▶ [BRIEF]: Where does the string "application" appear in the records? Copy every line that contains it.

[Stored data]
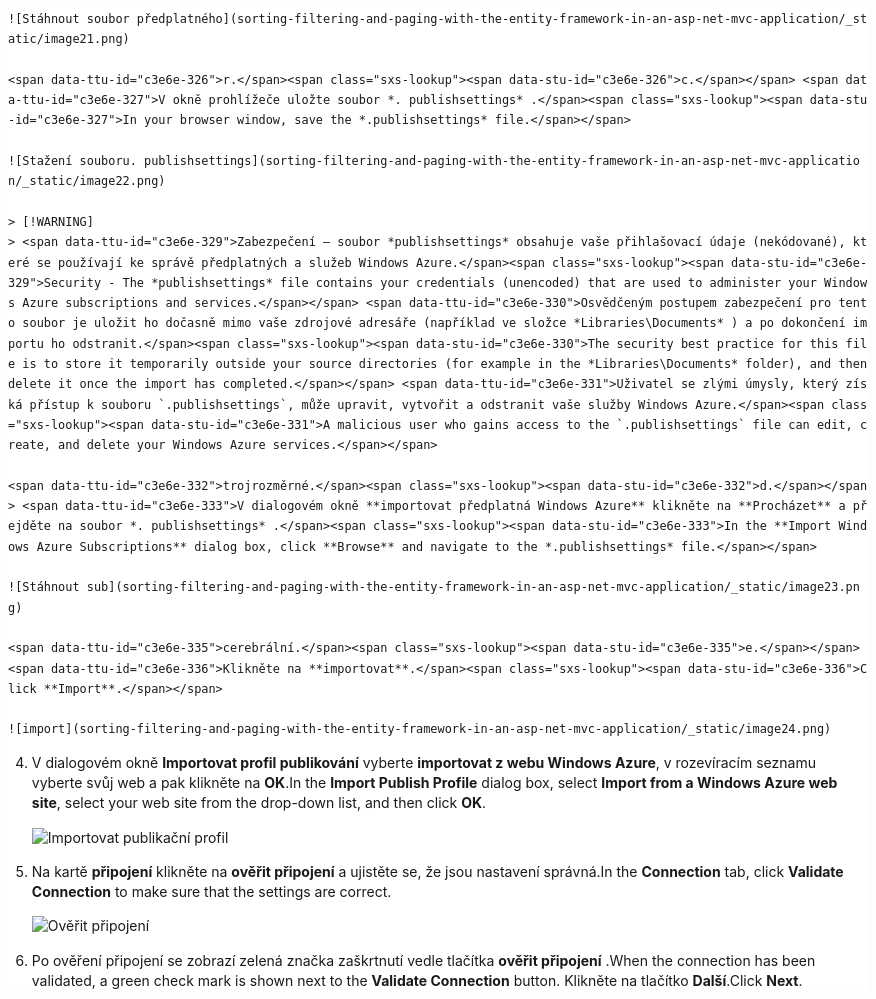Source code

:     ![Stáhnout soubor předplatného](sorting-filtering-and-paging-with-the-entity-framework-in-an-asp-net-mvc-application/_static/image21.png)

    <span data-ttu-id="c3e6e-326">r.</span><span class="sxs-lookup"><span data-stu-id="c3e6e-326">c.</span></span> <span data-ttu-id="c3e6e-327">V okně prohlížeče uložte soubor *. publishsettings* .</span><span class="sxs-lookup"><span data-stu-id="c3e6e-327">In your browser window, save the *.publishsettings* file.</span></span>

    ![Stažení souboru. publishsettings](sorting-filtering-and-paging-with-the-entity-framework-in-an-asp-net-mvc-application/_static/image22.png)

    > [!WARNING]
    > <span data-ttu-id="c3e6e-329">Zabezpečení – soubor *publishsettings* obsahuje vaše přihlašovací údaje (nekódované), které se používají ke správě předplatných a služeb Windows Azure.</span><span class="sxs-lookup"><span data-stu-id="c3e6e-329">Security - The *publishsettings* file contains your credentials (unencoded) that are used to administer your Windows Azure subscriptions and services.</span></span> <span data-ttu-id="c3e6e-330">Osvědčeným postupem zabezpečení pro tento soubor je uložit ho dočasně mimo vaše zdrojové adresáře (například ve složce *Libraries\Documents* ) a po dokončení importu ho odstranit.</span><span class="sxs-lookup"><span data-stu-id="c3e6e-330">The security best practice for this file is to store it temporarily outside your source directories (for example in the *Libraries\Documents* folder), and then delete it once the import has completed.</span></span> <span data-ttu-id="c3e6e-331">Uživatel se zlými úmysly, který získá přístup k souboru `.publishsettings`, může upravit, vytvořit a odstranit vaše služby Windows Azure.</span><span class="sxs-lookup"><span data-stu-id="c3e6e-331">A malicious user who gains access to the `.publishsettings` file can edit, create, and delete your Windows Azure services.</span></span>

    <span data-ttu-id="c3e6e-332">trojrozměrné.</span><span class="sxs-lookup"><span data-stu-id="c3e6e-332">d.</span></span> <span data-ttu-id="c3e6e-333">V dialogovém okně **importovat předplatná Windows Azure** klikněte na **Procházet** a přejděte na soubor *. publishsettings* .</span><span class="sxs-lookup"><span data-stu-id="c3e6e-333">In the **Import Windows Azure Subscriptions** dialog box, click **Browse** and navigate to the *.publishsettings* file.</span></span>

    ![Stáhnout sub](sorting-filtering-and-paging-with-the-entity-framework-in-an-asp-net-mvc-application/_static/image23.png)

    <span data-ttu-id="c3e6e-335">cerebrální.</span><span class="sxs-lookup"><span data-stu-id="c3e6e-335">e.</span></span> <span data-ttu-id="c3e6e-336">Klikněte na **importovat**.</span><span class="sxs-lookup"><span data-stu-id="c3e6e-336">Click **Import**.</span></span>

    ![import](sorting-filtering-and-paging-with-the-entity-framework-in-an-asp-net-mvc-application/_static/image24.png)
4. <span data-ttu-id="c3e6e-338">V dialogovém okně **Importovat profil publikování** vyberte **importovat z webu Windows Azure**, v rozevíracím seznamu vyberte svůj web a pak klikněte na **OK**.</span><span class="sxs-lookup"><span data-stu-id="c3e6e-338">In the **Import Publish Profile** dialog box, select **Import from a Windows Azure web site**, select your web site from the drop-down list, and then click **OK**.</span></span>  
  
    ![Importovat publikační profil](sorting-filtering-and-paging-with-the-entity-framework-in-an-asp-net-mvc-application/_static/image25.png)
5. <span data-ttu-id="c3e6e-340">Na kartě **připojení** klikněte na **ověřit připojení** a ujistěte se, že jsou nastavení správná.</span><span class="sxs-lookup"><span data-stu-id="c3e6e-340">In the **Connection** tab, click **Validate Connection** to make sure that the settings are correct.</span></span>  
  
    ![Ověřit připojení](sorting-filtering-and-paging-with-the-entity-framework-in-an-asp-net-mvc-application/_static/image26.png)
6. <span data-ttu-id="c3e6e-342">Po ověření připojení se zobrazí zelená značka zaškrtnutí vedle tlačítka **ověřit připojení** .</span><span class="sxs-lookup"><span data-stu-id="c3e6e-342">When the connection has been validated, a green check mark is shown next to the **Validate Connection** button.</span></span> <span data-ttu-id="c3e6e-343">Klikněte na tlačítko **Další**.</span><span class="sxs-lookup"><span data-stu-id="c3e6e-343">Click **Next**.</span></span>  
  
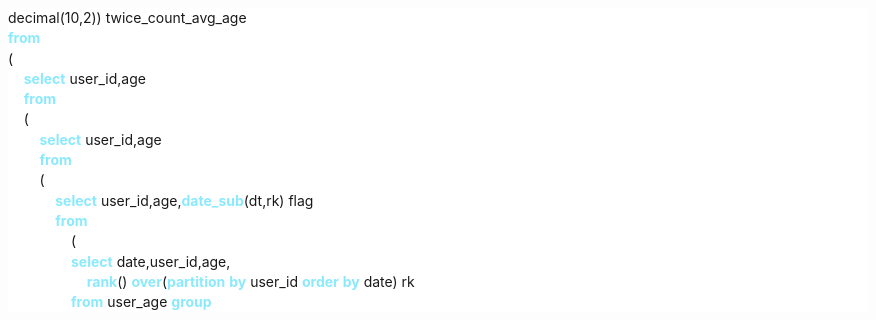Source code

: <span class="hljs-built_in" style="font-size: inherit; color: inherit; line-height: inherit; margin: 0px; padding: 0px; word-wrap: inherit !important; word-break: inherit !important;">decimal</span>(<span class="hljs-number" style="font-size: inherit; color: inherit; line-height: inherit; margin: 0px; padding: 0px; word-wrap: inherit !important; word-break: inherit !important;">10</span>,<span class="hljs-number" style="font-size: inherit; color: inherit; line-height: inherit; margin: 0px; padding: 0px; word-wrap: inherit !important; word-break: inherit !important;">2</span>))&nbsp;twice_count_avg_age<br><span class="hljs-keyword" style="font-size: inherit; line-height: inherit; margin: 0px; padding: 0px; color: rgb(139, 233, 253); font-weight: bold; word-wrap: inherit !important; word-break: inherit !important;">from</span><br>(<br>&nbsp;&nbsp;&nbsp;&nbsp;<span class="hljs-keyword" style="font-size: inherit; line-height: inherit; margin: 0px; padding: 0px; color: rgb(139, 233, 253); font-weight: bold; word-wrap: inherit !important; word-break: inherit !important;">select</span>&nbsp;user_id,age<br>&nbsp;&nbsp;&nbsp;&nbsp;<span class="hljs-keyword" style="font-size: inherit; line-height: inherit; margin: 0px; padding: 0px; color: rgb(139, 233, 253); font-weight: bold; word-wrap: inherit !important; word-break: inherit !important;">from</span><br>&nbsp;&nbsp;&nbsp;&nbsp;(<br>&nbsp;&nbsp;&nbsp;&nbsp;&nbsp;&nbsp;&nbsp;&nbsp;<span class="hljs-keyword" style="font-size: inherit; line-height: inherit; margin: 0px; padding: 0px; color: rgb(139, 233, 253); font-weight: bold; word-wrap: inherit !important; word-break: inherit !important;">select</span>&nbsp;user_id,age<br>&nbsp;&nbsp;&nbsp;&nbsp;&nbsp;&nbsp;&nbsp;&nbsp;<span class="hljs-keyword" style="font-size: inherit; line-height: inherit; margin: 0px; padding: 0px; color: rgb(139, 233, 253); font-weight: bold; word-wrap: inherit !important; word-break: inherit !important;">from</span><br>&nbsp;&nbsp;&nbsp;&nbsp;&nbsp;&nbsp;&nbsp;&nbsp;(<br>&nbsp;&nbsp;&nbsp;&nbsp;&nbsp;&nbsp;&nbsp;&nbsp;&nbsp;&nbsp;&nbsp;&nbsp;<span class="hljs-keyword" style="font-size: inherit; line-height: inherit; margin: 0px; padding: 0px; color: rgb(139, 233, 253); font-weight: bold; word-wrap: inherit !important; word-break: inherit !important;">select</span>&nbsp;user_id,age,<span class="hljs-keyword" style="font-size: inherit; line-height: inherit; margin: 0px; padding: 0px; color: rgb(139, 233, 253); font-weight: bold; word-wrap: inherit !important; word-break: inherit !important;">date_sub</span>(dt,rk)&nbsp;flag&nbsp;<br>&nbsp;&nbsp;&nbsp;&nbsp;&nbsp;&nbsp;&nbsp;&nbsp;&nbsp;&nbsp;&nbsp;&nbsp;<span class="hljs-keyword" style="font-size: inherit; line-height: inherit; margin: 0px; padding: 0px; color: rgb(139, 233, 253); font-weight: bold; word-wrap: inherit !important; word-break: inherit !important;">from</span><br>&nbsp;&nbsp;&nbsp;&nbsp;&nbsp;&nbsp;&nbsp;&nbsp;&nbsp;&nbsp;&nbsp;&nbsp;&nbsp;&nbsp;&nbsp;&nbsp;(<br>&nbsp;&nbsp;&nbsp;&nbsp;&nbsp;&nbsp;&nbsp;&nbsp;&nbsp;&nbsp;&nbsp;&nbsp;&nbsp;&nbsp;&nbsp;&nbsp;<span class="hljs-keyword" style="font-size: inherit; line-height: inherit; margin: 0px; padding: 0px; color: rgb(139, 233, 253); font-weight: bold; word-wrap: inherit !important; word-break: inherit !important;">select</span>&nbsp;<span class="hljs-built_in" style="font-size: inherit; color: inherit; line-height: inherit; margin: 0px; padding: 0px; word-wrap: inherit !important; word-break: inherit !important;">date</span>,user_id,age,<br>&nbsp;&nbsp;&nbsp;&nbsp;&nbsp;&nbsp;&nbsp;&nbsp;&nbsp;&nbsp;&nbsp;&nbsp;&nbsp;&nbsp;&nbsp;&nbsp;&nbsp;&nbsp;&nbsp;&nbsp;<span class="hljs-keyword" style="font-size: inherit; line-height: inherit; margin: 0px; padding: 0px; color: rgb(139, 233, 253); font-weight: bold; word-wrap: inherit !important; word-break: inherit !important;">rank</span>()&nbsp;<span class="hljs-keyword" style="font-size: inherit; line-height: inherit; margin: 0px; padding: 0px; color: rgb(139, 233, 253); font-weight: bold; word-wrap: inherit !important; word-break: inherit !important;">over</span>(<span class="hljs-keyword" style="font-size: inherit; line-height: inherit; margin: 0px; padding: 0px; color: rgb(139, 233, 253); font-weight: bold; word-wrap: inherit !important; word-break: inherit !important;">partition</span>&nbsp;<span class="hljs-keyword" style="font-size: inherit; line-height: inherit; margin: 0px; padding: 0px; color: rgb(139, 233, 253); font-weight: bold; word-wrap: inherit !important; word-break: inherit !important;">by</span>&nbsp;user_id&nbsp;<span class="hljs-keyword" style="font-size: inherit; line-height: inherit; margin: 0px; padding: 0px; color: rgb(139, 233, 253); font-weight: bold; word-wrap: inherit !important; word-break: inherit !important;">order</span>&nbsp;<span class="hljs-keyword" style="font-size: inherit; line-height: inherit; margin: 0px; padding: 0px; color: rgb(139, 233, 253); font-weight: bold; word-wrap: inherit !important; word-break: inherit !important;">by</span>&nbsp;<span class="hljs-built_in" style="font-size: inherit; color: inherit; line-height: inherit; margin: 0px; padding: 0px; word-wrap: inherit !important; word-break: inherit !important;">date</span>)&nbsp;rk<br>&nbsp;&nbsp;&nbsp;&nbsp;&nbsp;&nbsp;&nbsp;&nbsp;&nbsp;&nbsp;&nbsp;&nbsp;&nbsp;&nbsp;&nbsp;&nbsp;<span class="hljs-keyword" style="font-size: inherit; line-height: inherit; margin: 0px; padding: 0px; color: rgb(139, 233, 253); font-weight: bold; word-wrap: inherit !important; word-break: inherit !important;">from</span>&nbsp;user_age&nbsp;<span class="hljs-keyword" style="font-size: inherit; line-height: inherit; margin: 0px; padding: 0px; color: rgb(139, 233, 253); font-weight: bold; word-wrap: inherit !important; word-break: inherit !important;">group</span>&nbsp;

▶ [EXERCISE RESULT]:
:     ![Stáhnout soubor předplatného](sorting-filtering-and-paging-with-the-entity-framework-in-an-asp-net-mvc-application/_static/image21.png)
    ![Stažení souboru. publishsettings](sorting-filtering-and-paging-with-the-entity-framework-in-an-asp-net-mvc-application/_static/image22.png)
    ![Stáhnout sub](sorting-filtering-and-paging-with-the-entity-framework-in-an-asp-net-mvc-application/_static/image23.png)
    ![import](sorting-filtering-and-paging-with-the-entity-framework-in-an-asp-net-mvc-application/_static/image24.png)
    ![Importovat publikační profil](sorting-filtering-and-paging-with-the-entity-framework-in-an-asp-net-mvc-application/_static/image25.png)
    ![Ověřit připojení](sorting-filtering-and-paging-with-the-entity-framework-in-an-asp-net-mvc-application/_static/image26.png)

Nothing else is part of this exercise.